- SUPPLIED DATA
=== Begin Enclosure ===

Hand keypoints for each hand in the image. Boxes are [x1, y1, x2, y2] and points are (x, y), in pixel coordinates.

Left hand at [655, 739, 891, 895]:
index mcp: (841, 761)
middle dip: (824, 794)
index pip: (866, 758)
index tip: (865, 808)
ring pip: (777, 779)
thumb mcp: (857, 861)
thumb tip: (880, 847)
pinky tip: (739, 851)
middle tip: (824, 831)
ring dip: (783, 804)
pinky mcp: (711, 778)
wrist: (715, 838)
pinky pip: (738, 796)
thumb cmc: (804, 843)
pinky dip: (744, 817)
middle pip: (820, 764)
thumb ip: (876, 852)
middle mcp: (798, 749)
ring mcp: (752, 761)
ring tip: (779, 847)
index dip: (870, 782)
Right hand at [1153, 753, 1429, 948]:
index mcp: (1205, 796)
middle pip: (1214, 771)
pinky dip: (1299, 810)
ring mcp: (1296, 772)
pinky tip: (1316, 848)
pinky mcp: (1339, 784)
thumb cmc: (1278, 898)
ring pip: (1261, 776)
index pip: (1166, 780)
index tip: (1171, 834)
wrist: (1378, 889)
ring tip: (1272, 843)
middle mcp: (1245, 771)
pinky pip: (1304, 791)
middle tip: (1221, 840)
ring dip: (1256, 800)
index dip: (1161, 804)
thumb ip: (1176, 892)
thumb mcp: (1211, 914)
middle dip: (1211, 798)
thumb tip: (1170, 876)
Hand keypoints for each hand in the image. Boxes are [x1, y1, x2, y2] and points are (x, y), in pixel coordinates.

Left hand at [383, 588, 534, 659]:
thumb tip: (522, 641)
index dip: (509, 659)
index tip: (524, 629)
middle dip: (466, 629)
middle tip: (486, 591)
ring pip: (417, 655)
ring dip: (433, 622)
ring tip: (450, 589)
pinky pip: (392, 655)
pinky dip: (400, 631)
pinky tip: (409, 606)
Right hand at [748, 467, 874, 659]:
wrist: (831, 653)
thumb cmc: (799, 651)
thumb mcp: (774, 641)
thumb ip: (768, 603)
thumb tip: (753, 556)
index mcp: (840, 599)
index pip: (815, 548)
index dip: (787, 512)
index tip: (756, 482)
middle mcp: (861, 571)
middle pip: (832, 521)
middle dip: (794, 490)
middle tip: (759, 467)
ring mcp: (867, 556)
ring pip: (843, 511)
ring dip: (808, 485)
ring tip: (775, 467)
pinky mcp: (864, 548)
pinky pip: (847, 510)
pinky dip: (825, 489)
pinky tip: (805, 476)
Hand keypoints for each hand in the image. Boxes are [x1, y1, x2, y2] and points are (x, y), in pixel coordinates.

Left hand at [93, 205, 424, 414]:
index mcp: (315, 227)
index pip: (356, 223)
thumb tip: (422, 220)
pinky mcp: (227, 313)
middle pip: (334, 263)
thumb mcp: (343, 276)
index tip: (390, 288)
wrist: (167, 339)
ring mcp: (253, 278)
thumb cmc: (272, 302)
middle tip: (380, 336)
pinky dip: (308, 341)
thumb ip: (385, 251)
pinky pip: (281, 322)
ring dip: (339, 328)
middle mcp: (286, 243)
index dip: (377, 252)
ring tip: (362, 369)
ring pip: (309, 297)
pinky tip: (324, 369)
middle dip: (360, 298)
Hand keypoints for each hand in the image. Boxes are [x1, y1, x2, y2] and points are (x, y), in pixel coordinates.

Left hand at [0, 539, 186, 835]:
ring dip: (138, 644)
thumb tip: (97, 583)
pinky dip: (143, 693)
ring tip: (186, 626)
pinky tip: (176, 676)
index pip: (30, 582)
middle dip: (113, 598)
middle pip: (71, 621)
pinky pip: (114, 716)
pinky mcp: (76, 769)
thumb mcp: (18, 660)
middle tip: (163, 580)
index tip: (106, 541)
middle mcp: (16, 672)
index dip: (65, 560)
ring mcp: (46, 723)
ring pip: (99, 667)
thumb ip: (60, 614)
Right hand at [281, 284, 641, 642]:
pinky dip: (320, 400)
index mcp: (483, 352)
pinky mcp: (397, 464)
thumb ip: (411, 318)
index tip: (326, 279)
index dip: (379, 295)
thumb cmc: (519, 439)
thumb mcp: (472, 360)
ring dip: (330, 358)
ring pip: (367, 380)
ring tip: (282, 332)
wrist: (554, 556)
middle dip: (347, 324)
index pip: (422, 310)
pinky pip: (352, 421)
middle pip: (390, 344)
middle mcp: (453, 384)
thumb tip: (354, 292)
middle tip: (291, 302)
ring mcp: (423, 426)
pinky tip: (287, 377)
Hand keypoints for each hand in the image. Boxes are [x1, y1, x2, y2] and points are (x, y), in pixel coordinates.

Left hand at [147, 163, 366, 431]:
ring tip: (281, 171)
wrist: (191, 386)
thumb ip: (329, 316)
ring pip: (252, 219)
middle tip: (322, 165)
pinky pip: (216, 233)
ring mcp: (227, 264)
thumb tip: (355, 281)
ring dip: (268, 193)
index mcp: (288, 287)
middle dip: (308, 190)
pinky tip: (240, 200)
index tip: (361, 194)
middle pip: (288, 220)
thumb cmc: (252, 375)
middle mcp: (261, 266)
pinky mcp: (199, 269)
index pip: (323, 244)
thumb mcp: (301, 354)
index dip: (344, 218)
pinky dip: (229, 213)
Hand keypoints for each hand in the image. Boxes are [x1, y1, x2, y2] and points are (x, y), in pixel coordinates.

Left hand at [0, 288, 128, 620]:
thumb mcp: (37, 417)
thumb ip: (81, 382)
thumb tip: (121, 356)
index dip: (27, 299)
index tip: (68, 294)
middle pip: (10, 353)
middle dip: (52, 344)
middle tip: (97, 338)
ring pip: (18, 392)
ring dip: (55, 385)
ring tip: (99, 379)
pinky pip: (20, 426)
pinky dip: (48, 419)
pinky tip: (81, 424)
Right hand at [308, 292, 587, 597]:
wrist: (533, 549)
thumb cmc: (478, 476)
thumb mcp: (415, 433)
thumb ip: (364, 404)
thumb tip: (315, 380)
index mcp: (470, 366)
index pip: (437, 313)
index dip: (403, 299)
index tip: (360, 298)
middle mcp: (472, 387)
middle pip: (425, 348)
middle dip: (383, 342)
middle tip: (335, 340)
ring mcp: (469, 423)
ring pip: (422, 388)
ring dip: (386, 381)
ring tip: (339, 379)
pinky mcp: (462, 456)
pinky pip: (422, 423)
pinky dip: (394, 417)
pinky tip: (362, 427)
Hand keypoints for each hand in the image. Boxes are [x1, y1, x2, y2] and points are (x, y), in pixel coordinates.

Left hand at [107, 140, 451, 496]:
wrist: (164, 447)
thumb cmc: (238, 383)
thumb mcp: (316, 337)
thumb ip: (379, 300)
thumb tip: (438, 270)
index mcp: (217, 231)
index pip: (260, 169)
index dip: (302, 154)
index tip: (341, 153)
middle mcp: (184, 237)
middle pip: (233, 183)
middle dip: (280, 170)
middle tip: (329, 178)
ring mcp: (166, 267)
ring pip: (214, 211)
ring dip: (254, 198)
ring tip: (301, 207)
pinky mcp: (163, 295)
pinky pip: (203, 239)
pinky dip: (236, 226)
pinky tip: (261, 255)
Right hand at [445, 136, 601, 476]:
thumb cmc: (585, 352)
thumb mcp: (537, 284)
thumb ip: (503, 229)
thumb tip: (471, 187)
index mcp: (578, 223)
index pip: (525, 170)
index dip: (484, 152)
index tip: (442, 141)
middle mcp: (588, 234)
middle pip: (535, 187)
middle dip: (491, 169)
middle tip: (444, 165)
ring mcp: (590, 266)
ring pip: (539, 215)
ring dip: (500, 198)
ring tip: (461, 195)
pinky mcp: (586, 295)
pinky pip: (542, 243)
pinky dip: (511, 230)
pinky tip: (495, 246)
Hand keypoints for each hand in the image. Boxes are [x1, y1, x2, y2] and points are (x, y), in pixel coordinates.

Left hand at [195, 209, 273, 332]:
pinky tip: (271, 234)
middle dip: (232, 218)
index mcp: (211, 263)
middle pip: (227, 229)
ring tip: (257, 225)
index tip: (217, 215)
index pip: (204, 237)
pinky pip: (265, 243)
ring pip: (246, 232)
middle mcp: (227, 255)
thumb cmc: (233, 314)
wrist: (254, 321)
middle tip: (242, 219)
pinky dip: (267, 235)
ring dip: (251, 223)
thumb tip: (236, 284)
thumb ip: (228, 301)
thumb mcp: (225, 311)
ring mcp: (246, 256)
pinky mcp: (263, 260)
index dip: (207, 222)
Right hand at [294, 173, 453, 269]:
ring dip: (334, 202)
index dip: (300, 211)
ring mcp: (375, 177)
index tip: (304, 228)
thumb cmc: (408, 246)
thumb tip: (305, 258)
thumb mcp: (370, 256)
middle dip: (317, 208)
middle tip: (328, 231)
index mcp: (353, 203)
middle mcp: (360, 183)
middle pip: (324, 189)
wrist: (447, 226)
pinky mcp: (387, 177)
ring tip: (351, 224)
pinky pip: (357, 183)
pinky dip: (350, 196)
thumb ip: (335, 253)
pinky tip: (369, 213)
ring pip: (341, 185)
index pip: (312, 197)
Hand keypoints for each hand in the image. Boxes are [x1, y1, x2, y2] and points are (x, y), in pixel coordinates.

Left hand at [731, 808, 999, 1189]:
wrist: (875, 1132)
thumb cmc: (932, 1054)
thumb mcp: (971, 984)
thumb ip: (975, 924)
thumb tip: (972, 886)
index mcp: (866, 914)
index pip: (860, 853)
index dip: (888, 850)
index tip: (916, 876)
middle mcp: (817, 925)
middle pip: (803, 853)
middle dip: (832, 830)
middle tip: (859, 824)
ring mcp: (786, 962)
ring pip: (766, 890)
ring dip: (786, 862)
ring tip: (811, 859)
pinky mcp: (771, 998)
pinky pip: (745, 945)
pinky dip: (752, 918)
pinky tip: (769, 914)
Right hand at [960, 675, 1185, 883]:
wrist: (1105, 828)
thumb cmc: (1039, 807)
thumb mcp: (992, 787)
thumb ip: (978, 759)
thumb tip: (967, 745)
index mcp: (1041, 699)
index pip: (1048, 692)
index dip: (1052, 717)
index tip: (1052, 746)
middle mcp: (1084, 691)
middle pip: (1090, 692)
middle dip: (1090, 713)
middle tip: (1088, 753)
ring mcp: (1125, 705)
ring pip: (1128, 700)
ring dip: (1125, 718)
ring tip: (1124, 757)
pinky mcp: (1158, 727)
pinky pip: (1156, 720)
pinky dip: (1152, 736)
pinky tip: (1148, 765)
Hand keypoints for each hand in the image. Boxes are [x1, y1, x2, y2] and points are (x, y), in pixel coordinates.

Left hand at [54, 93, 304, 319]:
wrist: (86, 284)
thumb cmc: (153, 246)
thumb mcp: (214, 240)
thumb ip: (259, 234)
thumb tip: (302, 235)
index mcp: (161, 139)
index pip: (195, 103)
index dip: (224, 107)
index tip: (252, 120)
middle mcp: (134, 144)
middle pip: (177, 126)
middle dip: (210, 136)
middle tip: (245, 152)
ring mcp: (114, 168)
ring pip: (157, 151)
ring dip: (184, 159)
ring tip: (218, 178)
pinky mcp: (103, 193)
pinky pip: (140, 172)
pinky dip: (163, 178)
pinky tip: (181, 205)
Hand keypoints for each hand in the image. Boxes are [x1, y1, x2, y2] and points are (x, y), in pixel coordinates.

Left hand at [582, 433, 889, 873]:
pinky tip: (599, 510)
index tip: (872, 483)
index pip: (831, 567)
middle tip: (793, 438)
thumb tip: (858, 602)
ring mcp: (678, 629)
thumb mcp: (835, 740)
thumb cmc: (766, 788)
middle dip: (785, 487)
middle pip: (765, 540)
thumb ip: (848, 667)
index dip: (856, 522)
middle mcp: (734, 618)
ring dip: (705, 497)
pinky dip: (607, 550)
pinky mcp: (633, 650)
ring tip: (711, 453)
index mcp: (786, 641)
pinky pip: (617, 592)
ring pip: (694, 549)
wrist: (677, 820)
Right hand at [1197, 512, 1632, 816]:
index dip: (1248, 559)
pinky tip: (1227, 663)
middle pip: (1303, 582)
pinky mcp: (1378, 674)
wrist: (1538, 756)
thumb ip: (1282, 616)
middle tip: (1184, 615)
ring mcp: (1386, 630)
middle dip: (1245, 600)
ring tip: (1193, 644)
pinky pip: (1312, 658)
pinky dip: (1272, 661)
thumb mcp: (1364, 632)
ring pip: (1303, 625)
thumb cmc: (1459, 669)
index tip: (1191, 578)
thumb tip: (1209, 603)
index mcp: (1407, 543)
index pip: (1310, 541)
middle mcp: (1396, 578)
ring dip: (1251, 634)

=== End Enclosure ===

- PROBLEM DESCRIPTION
Exactly those lines that run from the start of the listing to the line containing "middle mcp: (798, 749)" should be output, and no others.

- RESULT
Hand keypoints for each hand in the image. Boxes are [x1, y1, x2, y2] and points are (x, y), in pixel coordinates.

Left hand at [655, 739, 891, 895]:
index mcp: (841, 761)
middle dip: (824, 794)
index pip: (866, 758)
index tip: (865, 808)
ring pip: (777, 779)
thumb mcp: (857, 861)
thumb tip: (880, 847)
pinky tip: (739, 851)
middle tip: (824, 831)
ring dip: (783, 804)
pinky mcp: (711, 778)
wrist: (715, 838)
pinky pip: (738, 796)
thumb cmc: (804, 843)
pinky dip: (744, 817)
middle pip: (820, 764)
thumb ip: (876, 852)
middle mcp: (798, 749)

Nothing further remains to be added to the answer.